Collected data:
※

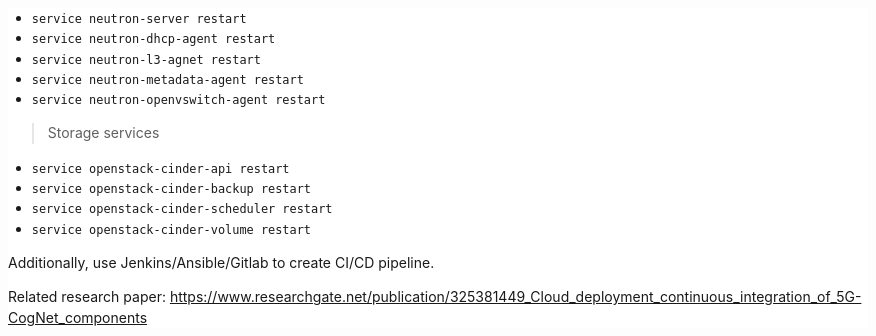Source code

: * `service neutron-server restart`
* `service neutron-dhcp-agent restart`
* `service neutron-l3-agnet restart`
* `service neutron-metadata-agent restart`
* `service neutron-openvswitch-agent restart`

>  Storage services 

* `service openstack-cinder-api restart`
* `service openstack-cinder-backup restart`
* `service openstack-cinder-scheduler restart`
* `service openstack-cinder-volume restart`




Additionally, use Jenkins/Ansible/Gitlab to create CI/CD pipeline.

Related research paper: https://www.researchgate.net/publication/325381449_Cloud_deployment_continuous_integration_of_5G-CogNet_components
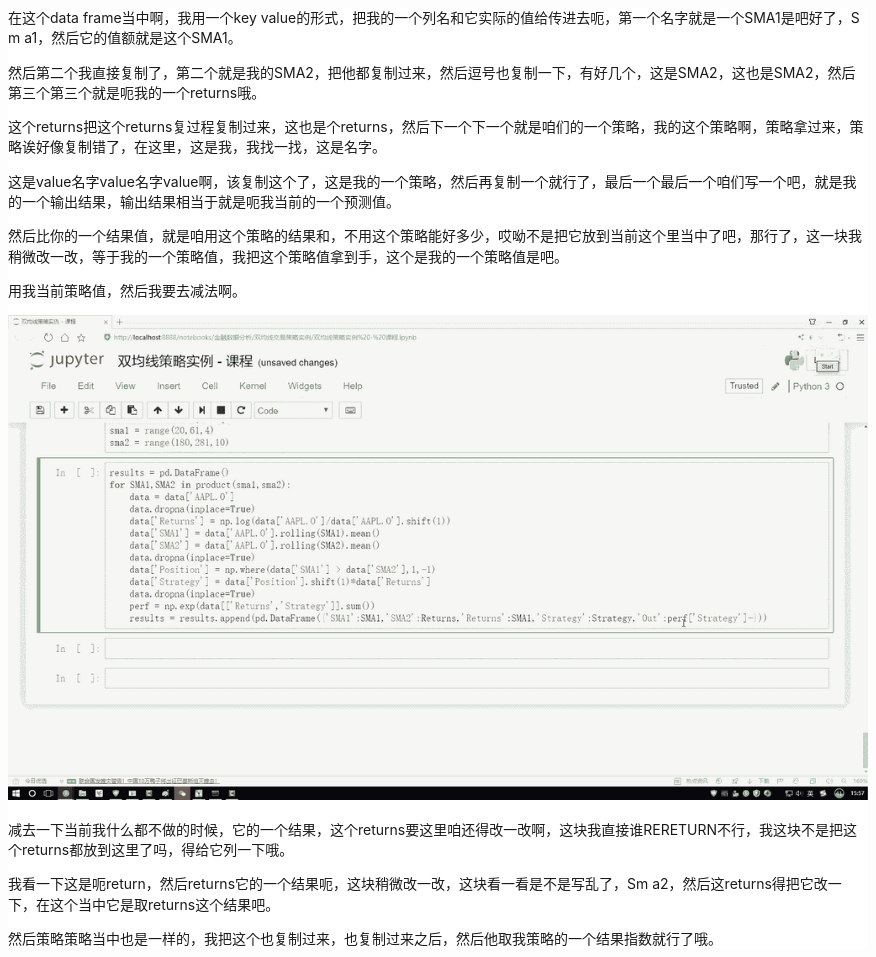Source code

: 在这个data frame当中啊，我用一个key value的形式，把我的一个列名和它实际的值给传进去呃，第一个名字就是一个SMA1是吧好了，S m a1，然后它的值额就是这个SMA1。

然后第二个我直接复制了，第二个就是我的SMA2，把他都复制过来，然后逗号也复制一下，有好几个，这是SMA2，这也是SMA2，然后第三个第三个就是呃我的一个returns哦。

这个returns把这个returns复过程复制过来，这也是个returns，然后下一个下一个就是咱们的一个策略，我的这个策略啊，策略拿过来，策略诶好像复制错了，在这里，这是我，我找一找，这是名字。

这是value名字value名字value啊，该复制这个了，这是我的一个策略，然后再复制一个就行了，最后一个最后一个咱们写一个吧，就是我的一个输出结果，输出结果相当于就是呃我当前的一个预测值。

然后比你的一个结果值，就是咱用这个策略的结果和，不用这个策略能好多少，哎呦不是把它放到当前这个里当中了吧，那行了，这一块我稍微改一改，等于我的一个策略值，我把这个策略值拿到手，这个是我的一个策略值是吧。

用我当前策略值，然后我要去减法啊。

![](img/a6150493506bda6993a2a4bcf0e1d4ab_54.png)

减去一下当前我什么都不做的时候，它的一个结果，这个returns要这里咱还得改一改啊，这块我直接谁RERETURN不行，我这块不是把这个returns都放到这里了吗，得给它列一下哦。

我看一下这是呃return，然后returns它的一个结果呃，这块稍微改一改，这块看一看是不是写乱了，Sm a2，然后这returns得把它改一下，在这个当中它是取returns这个结果吧。

然后策略策略当中也是一样的，我把这个也复制过来，也复制过来之后，然后他取我策略的一个结果指数就行了哦。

※

Please quote nothing but the lines from the line with "减去一下当前我什么都不做的时" through the end of the data above, exactly as written, ends included.

减去一下当前我什么都不做的时候，它的一个结果，这个returns要这里咱还得改一改啊，这块我直接谁RERETURN不行，我这块不是把这个returns都放到这里了吗，得给它列一下哦。

我看一下这是呃return，然后returns它的一个结果呃，这块稍微改一改，这块看一看是不是写乱了，Sm a2，然后这returns得把它改一下，在这个当中它是取returns这个结果吧。

然后策略策略当中也是一样的，我把这个也复制过来，也复制过来之后，然后他取我策略的一个结果指数就行了哦。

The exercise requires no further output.